• EXERCISE DETAILS:
Look through the data below and extract, unchanged, the lines from the one that contains "7: (434, 282, 93.18)" to the one that contains "59: (415, 271, 97.61)", both included.

• EXCERPTED DATA:
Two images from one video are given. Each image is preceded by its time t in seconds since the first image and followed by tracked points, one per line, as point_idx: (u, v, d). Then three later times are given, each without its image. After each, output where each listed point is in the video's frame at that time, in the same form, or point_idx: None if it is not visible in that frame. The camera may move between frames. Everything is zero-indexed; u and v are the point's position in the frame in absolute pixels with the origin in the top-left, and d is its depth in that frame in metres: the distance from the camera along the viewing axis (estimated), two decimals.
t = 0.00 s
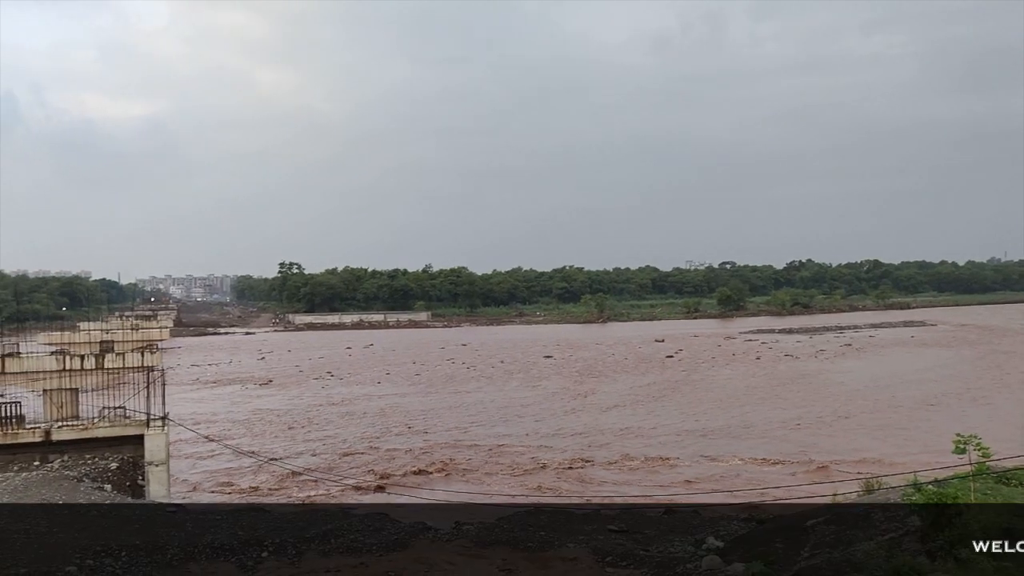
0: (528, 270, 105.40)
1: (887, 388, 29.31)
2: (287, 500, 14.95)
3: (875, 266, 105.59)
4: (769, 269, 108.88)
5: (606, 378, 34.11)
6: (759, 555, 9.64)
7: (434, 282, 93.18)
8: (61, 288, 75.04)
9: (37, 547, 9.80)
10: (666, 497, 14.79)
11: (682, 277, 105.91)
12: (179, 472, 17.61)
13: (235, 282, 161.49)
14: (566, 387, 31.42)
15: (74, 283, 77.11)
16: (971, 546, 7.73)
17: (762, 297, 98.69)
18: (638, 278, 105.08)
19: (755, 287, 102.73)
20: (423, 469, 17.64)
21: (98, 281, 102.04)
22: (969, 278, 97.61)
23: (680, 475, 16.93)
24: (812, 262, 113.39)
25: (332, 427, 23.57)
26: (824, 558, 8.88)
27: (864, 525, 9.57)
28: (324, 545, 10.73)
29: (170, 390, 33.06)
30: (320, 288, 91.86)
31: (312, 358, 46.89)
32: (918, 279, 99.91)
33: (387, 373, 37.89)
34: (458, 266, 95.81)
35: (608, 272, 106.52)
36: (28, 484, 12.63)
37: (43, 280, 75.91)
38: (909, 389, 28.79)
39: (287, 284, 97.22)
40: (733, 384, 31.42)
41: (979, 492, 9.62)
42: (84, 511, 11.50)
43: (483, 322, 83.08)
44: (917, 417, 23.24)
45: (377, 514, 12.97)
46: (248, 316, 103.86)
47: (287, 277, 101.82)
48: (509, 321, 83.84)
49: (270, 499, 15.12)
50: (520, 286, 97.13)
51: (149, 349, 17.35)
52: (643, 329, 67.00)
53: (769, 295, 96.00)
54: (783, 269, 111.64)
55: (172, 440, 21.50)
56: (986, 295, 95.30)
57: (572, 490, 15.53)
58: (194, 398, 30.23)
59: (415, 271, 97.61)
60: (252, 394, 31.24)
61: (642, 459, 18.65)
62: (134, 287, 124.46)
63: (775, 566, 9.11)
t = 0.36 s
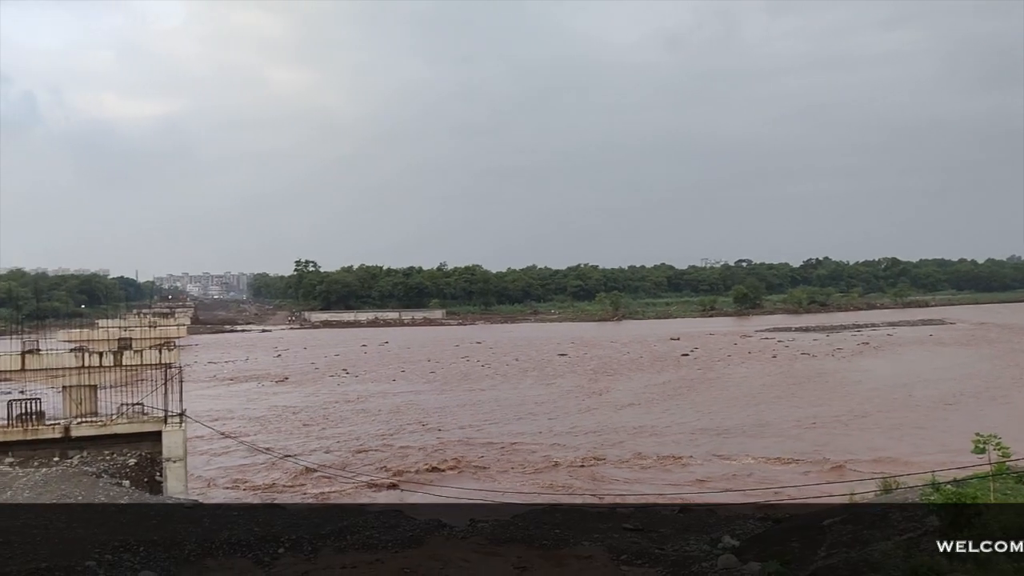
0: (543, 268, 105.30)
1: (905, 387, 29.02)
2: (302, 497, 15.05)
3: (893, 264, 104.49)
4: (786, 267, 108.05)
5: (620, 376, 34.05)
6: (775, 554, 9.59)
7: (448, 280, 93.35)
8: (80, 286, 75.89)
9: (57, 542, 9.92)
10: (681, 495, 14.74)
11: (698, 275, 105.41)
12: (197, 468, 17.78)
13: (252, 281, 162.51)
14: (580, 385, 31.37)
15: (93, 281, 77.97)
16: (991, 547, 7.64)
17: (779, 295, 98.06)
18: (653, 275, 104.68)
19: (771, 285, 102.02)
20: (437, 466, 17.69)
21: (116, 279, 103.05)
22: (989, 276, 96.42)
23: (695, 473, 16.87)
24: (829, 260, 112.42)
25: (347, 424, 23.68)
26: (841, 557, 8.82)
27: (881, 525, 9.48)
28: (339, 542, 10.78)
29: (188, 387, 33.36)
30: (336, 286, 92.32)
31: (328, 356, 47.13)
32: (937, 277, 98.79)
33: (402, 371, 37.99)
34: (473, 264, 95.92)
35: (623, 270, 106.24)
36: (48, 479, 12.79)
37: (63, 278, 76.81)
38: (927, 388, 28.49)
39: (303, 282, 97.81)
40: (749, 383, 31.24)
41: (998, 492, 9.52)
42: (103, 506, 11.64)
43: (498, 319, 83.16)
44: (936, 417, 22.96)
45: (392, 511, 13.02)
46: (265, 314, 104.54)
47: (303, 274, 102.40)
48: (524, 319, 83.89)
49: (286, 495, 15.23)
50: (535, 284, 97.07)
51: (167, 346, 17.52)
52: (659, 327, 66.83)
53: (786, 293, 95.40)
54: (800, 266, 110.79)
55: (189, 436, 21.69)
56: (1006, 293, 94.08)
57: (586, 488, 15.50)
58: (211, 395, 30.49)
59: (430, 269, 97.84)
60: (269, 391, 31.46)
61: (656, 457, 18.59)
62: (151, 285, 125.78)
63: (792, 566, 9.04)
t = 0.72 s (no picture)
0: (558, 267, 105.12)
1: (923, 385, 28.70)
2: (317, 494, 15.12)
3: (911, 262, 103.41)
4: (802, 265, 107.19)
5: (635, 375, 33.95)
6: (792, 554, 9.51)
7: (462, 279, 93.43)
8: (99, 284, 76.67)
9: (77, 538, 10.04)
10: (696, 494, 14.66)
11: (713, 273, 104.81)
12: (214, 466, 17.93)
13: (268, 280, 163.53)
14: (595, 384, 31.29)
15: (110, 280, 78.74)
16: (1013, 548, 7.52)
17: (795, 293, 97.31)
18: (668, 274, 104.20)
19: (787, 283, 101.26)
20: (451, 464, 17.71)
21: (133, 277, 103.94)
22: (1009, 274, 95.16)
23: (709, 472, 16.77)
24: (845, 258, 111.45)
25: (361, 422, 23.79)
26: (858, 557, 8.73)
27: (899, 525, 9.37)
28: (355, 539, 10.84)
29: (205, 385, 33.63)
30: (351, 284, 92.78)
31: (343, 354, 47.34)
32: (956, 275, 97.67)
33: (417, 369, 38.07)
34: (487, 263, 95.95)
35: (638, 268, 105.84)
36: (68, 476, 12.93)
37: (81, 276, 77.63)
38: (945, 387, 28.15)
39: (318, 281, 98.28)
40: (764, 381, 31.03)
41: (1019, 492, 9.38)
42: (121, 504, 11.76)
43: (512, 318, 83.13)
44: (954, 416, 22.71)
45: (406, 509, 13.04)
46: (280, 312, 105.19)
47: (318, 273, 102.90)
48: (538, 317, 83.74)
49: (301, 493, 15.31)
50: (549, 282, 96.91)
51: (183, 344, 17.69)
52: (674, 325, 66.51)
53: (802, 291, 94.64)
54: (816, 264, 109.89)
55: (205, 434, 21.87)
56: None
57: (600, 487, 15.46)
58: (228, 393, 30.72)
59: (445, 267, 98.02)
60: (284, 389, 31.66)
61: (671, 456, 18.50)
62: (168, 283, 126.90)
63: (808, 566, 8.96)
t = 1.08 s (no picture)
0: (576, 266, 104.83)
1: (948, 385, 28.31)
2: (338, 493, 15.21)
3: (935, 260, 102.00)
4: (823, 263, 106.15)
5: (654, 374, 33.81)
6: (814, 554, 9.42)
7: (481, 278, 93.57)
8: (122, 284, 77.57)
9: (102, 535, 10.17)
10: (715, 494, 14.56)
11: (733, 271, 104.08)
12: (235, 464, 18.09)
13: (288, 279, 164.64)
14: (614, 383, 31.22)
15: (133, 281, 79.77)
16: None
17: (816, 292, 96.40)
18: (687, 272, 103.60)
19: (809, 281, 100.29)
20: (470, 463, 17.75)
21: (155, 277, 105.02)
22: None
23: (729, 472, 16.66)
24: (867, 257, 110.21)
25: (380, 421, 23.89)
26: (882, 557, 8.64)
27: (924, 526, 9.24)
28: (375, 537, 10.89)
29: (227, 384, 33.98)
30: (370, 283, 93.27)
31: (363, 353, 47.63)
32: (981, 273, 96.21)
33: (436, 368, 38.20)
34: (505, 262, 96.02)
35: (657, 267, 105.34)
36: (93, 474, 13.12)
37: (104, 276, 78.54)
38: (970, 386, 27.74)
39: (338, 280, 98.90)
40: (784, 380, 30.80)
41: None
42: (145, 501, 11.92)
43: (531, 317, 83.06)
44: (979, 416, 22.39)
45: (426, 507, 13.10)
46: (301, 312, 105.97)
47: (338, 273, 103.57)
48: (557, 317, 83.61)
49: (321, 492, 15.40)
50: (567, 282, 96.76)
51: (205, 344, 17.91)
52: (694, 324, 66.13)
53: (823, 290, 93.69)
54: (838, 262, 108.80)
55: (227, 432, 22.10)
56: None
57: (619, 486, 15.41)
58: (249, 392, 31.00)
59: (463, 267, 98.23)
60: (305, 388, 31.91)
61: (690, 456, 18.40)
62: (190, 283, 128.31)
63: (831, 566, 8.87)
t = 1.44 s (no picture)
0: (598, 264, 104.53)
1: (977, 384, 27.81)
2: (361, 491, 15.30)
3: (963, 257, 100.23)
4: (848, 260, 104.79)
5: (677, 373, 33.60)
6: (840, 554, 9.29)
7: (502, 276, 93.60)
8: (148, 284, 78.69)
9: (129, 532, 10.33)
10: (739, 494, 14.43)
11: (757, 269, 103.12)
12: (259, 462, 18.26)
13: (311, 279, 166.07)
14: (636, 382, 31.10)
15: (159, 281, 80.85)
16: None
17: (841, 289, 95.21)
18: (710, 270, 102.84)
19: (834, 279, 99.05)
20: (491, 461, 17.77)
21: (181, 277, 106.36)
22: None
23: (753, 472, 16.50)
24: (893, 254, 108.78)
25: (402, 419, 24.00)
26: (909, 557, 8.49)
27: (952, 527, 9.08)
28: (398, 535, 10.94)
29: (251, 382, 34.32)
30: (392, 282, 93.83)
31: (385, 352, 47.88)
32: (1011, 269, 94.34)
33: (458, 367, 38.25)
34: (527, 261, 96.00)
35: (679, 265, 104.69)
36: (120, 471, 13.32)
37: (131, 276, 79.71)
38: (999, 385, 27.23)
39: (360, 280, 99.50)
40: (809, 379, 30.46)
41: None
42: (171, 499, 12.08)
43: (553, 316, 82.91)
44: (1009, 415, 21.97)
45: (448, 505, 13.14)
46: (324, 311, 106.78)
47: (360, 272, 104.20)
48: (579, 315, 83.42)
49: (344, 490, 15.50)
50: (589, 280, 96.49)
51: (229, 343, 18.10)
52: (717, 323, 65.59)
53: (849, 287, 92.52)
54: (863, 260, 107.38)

• EXPECTED OUTPUT:
7: (434, 282, 93.18)
8: (61, 288, 75.04)
9: (37, 547, 9.80)
10: (666, 497, 14.79)
11: (682, 277, 105.91)
12: (179, 472, 17.61)
13: (235, 282, 161.49)
14: (566, 387, 31.42)
15: (74, 283, 77.11)
16: (971, 546, 7.73)
17: (762, 297, 98.69)
18: (638, 278, 105.08)
19: (755, 287, 102.73)
20: (423, 469, 17.64)
21: (98, 281, 102.04)
22: (969, 278, 97.61)
23: (680, 475, 16.93)
24: (812, 262, 113.39)
25: (332, 427, 23.57)
26: (824, 558, 8.88)
27: (864, 525, 9.57)
28: (324, 545, 10.73)
29: (170, 390, 33.06)
30: (320, 288, 91.86)
31: (312, 358, 46.89)
32: (918, 279, 99.91)
33: (387, 373, 37.89)
34: (458, 266, 95.81)
35: (608, 272, 106.52)
36: (28, 484, 12.63)
37: (43, 280, 75.91)
38: (909, 389, 28.79)
39: (287, 284, 97.22)
40: (733, 384, 31.42)
41: (979, 492, 9.62)
42: (84, 511, 11.50)
43: (483, 322, 83.08)
44: (917, 417, 23.24)
45: (377, 514, 12.97)
46: (248, 316, 103.86)
47: (287, 277, 101.82)
48: (509, 321, 83.84)
49: (270, 499, 15.12)
50: (520, 286, 97.13)
51: (149, 349, 17.35)
52: (643, 329, 67.00)
53: (769, 295, 96.00)
54: (783, 269, 111.64)
55: (172, 440, 21.50)
56: (986, 295, 95.30)
57: (572, 490, 15.53)
58: (194, 398, 30.23)
59: (415, 271, 97.61)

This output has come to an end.